Per-instance keypoint data:

§ §

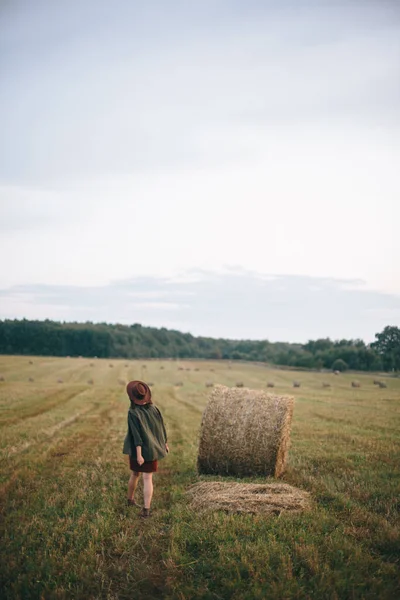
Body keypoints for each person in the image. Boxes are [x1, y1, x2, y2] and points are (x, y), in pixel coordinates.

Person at [123, 380, 169, 518]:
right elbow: (161, 428)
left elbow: (136, 436)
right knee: (147, 478)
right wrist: (164, 443)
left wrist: (139, 455)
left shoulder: (133, 412)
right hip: (152, 449)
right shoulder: (154, 409)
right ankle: (143, 507)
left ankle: (136, 504)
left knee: (135, 474)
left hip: (140, 451)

§ §

**Problem statement:** Every line of the records above where the string "right" is found should be copied.

**Result for this task:**
right elbow: (161, 428)
right knee: (147, 478)
right wrist: (164, 443)
right hip: (152, 449)
right shoulder: (154, 409)
right ankle: (143, 507)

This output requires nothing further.